Letter to the editor: OU community, I’m asking you to continue to fight

Over the past week, I’ve read with great interest what the OU
community has had to say about the recent contract negotiations
between the school and teachers’ union. I love all of the heartfelt
appeals to President Ora Hirsch Pescovitz, Provost Britt Rios-Ellis,
Chief of Staff Joshua Merchant, and the Board of Trustees. I truly
hope that these administration leaders read them, as well as this, and
that they take them to heart before doing what’s right and agreeing to
the terms proposed by the AAUP.

As an Oakland University student and as someone hoping to be a teacher
myself one day, I am proud of the eloquence and civility with which
the OU community has called for action. But I’m also angry.

The realities of public negotiations and personal relations mean that
we as a community have been responding to deeply offensive conduct as
if it is an in-class hypothetical for us to either defend or oppose.
Many of the writings I’ve read in The Oakland Post as well as on
Twitter have made stellar points about how the administration’s
proposals would be incredibly harmful to the entire OU community. But
those same writings ultimately give off the impression that this is a
polite disagreement instead of the severe threat to teachers’ lives
that it is. The administration wants to severely reduce employer
contributions to things like retirement benefits in the same week that
CNN reported that Social Security will have to cut benefits by over
20% by 2034. They want to give teachers salaries that increase at
rates slower than the cost of living, as well as cut summer teaching
pay for most faculty, at a time when it’s normal for special lecturers
(of which there are over 250 at OU) to take on more teaching jobs
elsewhere to supplement their low income. They want to cut everyone’s
healthcare during a global pandemic.



This is not a good-faith argument we are getting from the
administration. It’s an act of depravity, and I’m pissed off about it.
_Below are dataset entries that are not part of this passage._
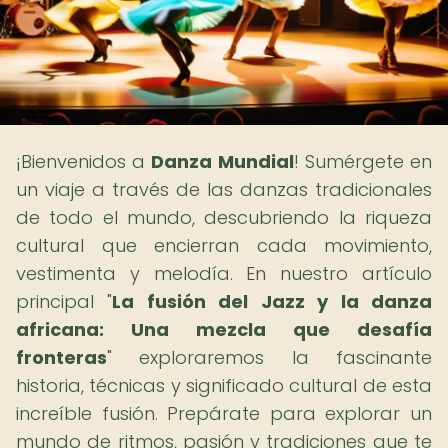
¡Bienvenidos a
Danza Mundial
! Sumérgete en
un viaje a través de las danzas tradicionales
de todo el mundo, descubriendo la riqueza
cultural que encierran cada movimiento,
vestimenta y melodía. En nuestro artículo
principal "
La fusión del Jazz y la danza
africana: Una mezcla que desafía
fronteras
" exploraremos la fascinante
historia, técnicas y significado cultural de esta
increíble fusión. Prepárate para explorar un
mundo de ritmos, pasión y tradiciones que te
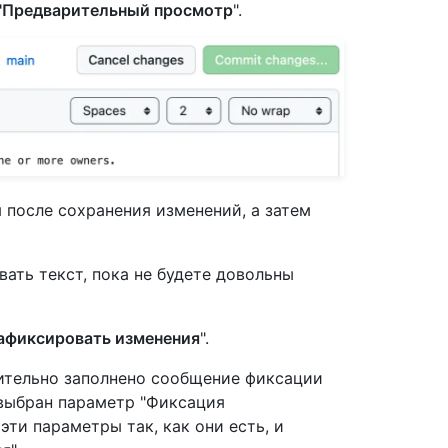
"Предварительный просмотр
".
 после сохранения изменений, а затем
ать текст, пока не будете довольны
афиксировать изменения
".
ительно заполнено сообщение фиксации
выбран параметр "Фиксация
 эти параметры так, как они есть, и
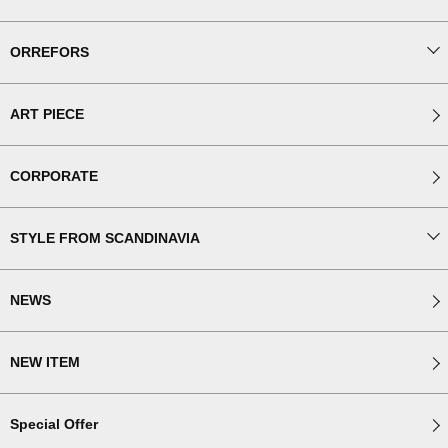
ORREFORS
ART PIECE
CORPORATE
STYLE FROM SCANDINAVIA
NEWS
NEW ITEM
Special Offer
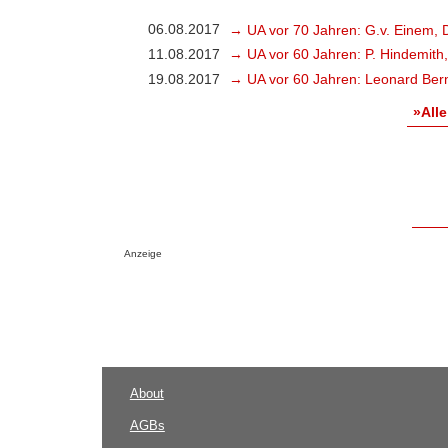
06.08.2017
→ UA vor 70 Jahren: G.v. Einem, 
11.08.2017
→ UA vor 60 Jahren: P. Hindemith
19.08.2017
→ UA vor 60 Jahren: Leonard Bern
»Alle
Anzeige
About
AGBs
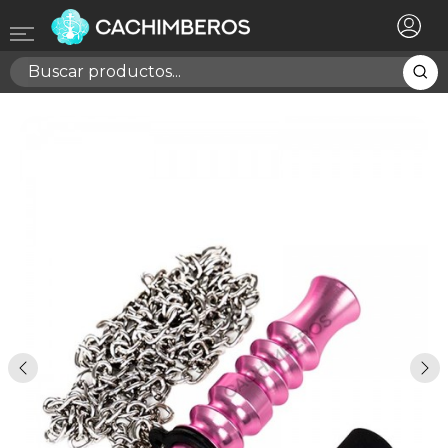
×
Registrarse
Necesitas hacer login para guardar productos en tu
lista de deseos
Cancelar
Registrarse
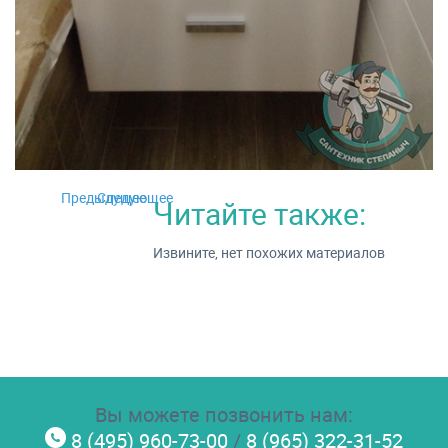
Предыдущее
Следующее
Читайте также:
Извините, нет похожих материалов
Вы можете позвонить нам:
8 (495) 960-73-00
/
8 (965) 322-31-52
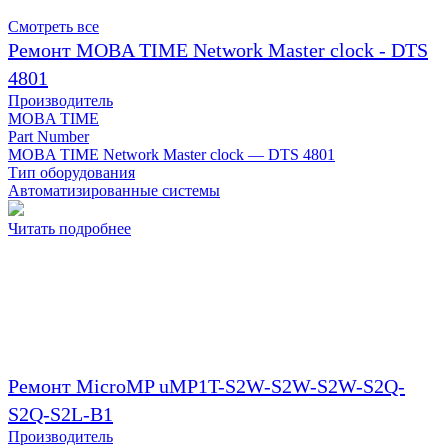
Смотреть все
Ремонт MOBA TIME Network Master clock - DTS
4801
Производитель
MOBA TIME
Part Number
MOBA TIME Network Master clock — DTS 4801
Тип оборудования
Автоматизированные системы
Читать подробнее
Ремонт MicroMP uMP1T-S2W-S2W-S2W-S2Q-
S2Q-S2L-B1
Производитель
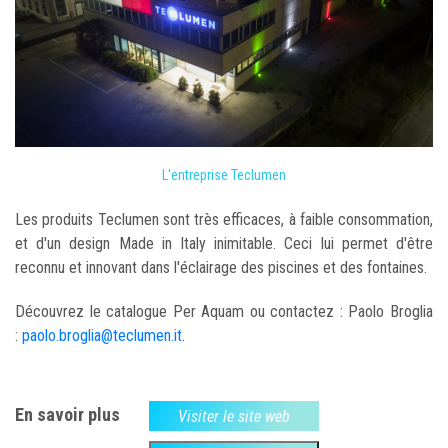
L'entreprise Teclumen
Les produits Teclumen sont très efficaces, à faible consommation,
et d'un design Made in Italy inimitable. Ceci lui permet d'être
reconnu et innovant dans l'éclairage des piscines et des fontaines.
Découvrez le catalogue Per Aquam ou contactez : Paolo Broglia
:
paolo.broglia@teclumen.it
.
En savoir plus
Visiter le site web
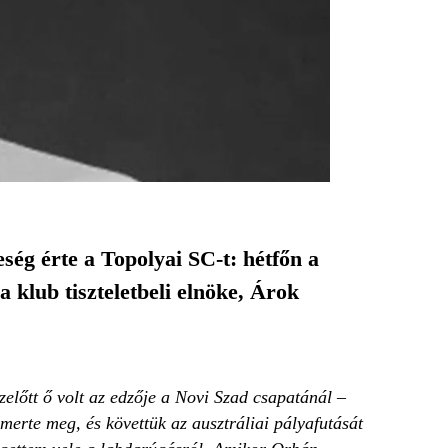
ség érte a Topolyai SC-t: hétfőn a
klub tiszteletbeli elnöke, Árok
zelőtt ő volt az edzője a Novi Szad csapatánál
–
merte meg, és követtük az ausztráliai pályafutását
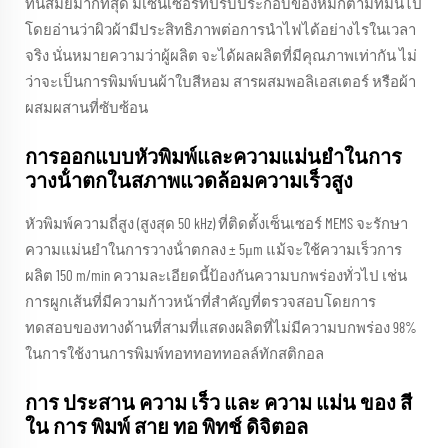
ทันสมัยมากที่สุด มีเซ็นเซอร์ที่ปรับประกอบของหมึกตามที่มันไป
โดยอ่านว่าผิวผ้ามีประสิทธิภาพต่อการนําไฟได้อย่างไรในเวลา
จริง นั่นหมายความว่าผู้ผลิต จะได้ผลผลิตที่มีคุณภาพเท่ากัน ไม่
ว่าจะเป็นการพิมพ์บนผ้าใบสีหอม สารผสมพอลิเอสเตอร์ หรือผ้า
ผสมผสานที่ซับซ้อน
การออกแบบหัวพิมพ์และความแม่นยําในการ
วางน้ําตกในสภาพแวดล้อมความเร็วสูง
หัวพิมพ์ความถี่สูง (สูงสุด 50 kHz) ที่ติดตั้งเซ็นเซอร์ MEMS จะรักษา
ความแม่นยําในการวางน้ําตกลง ± 5μm แม้จะใช้ความเร็วการ
ผลิต 150 m/min ความละเอียดนี้ป้องกันความบกพร่องทั่วไป เช่น
การผูกเส้นที่มีความก้าวหน้าที่สําคัญที่ตรวจสอบโดยการ
ทดสอบของทางด้านที่สามที่แสดงผลิตที่ไม่มีความบกพร่อง 98%
ในการใช้งานการพิมพ์ทอททอททอลล์ทักสติกอล
การ ประสาน ความ เร็ว และ ความ แม่น ของ สี
ใน การ พิมพ์ สาย ทอ พิทช์ ดิจิตอล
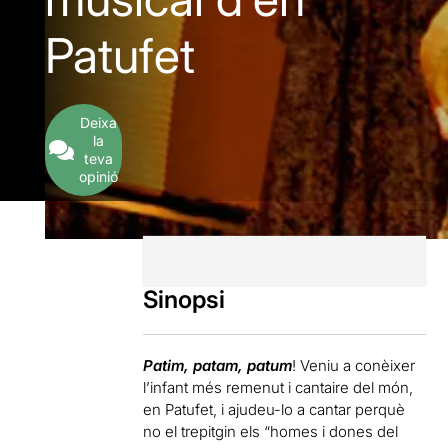
Patufet
Deixa
la
teva
opinió
Sinopsi
Patim, patam, patum
! Veniu a conèixer
l’infant més remenut i cantaire del món,
en Patufet, i ajudeu-lo a cantar perquè
no el trepitgin els “homes i dones del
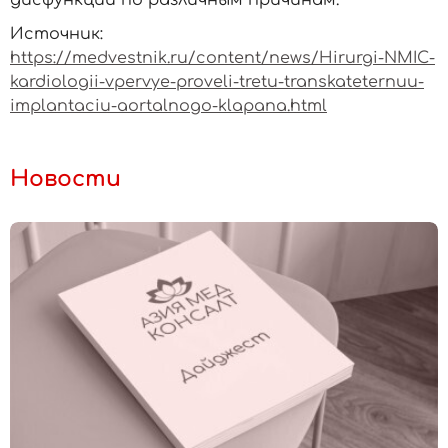
дисфункции по различным причинам.
Источник:
https://medvestnik.ru/content/news/Hirurgi-NMIC-
kardiologii-vpervye-proveli-tretu-transkateternuu-
implantaciu-aortalnogo-klapana.html
Новости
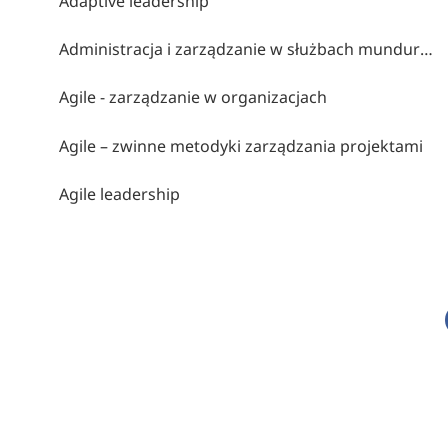
Adaptive leadership
Administracja i zarządzanie w służbach mundurowych
Agile - zarządzanie w organizacjach
Agile – zwinne metodyki zarządzania projektami
Agile leadership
Sooner or later, whether it be through compromise or force, the
administration will find a way to come to terms on a new contract. And
it is their complete and total belief that once that happens,
everything will proceed as normal. But the faculty, which students see
working tirelessly and selflessly every semester, will have to move
forward knowing they’re working for an administration that forced them
to fight to be treated with basic human decency. Even if the
administration agreed right now to everything the AAUP has proposed,
it wouldn’t change that we all saw them try to use the grief and
confusion of a global pandemic as a smokescreen they could hide behind
while gutting faculty contracts so they could add to the already
bloated administration payroll. All the while raising the price of
tuition.



It’s frankly crass, and more than a little nauseating. And it feels
like the kind of thing you should respond to with impassioned,
expletive-laden tirades, not carefully worded letters. Yet here I am,
writing a carefully written letter of my own. I’m not so stubborn that
I can’t understand why it is that we have to keep a level head and act
with care. I’m just frustrated by the indignity of it all.



So in this letter I’m not appealing to the President to do the right
thing—I’ve already done so in a private email. Instead I’m appealing
to all of you in the OU community. I’m asking you to continue to fight
for what’s right, yes, but also to get angry. To take a moment, if you
haven’t already, to become furious about the indecency of it all and
to lose yourself in that anger, if only for a second, so that you can
remember it when all of this is over and the administration would like
nothing more than for you to forget.



Then—once you’re sure you’ll remember—take a breath, focus up, and get
ready for another day on the picket line. I’ll be right there with
you, ready to fight for what’s right with eloquence and civility.